When looking at one-way versus two-way text messages on medicine adherence we found a tendency for one-way text messages to more effective than two-way, though the finding was not significant and only based on two trials (RR: 0.89, 95% CI: 0.8–1.0). In contrast, a systematic review and meta-analysis from 2015 found a higher intervention effect of two-way text messages compared to one-way text messages on medicine adherence (RRtwo-way: 1.23 95% CI: 1.12–1.35; RRone-way:1.04 95% CI: 0.97–1.11, p = 0.007), yet this review did not have any geographical restrictions [6]. When comparing our findings to the systematic review and meta-analysis that landscaped the effect of one-way text messages trials in an African setting [5], the other review found that one-way text messages improved appointment attendance (OR: 2.03; 95% CI: 1.40 to 2.95) though not medicine adherence (RR: 1.10; 95% CI: 0.98 to 1.23), whilst we found an effect of two-way text messages on medicine adherence and an uncertain effect on appointment attendance. Yet we had few data in this review, which may have influenced our results and the apparent differences in results could be due to lack of statistical power.
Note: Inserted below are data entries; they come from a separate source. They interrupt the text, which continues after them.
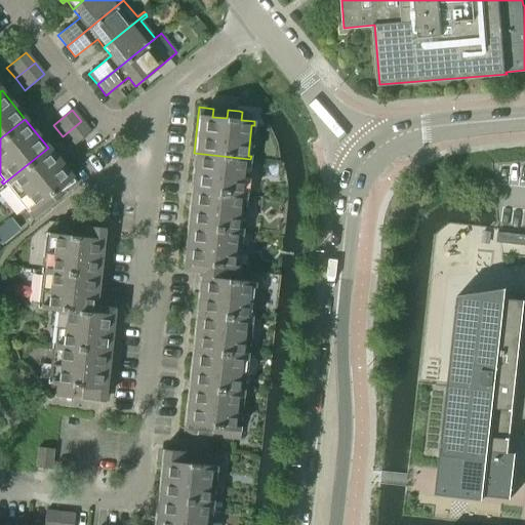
[(81,121),(63,136),(71,148),(90,132),(81,121)]
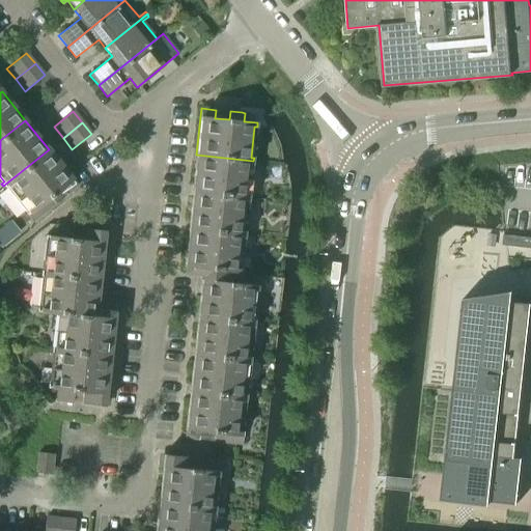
[(49,149),(3,186),(5,189),(7,187),(27,211),(25,213),(27,216),(32,222),(78,186),(49,149)]
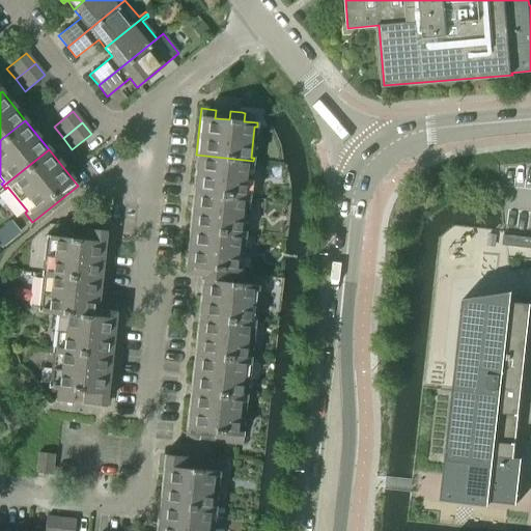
[(196,155),(192,192),(250,198),(250,195),(247,195),(250,164),(253,164),(253,161),(196,155)]
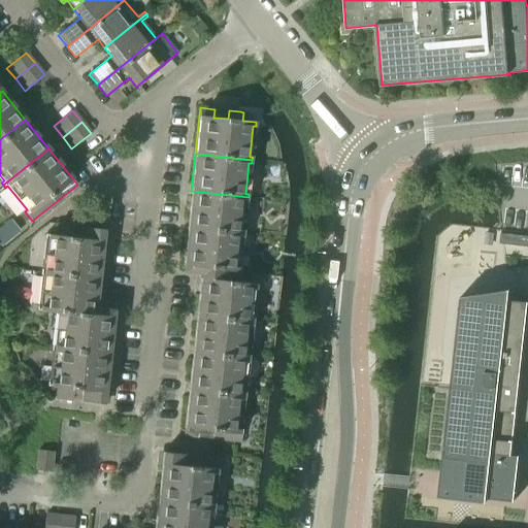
[(191,191),(187,228),(244,234),(244,231),(241,230),(244,199),(248,200),(249,197),(191,191)]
Therefore, more large high-quality trials are needed, preferably three arm trials, to test if there is a difference in effect between one-way and two-way text message interventions in an African context.

WHO´s strategy on digital health 2020–2024 emphasizes the importance of building evidence, developing, and disseminating knowledge on eHealth in order to help policymakers and public servants to understand the power and complexity of eHealth. Their vision is that appropriate digital health technologies is a key component to achieving health for all [54]. This review has shown that one element of digital health—in the form of two-way text messages–have potential to improve medicine adherence in an African context. Yet our findings and our comparison of findings to other reviews also shows that text message interventions are complex, and the effect of such interventions is not uniform and easy to interpret. Hence, to better understand the clear effect of text message interventions, it is important that future studies clearly define the type of text message intervention they are undertaking and compare its effect to other similar interventions. We recommend “The mHealth evidence reporting and assessment checklist” as a reporting guide for future trials, to support replication and improve the quality of mobile phone health intervention trials [4].

Conclusions

Two-way text messages seemingly improve medicine adherence but has an uncertain effect on appointment attendance and other healthcare outcomes compared to standard care. We recommend taking this into account when planning future digital health strategies in Africa. To better estimate the true impact of two-way text message interventions, we recommend that future trials and reviews also consider other aspects of technological interventions, such as feasibility, usability and sustainability as recommended by the WHO.

Acknowledgments

We are grateful for the assistance of Herdis Foverskov and Mette Brandt Eriksen, from the library at the University of Southern Denmark, who assisted in developing the search strategies.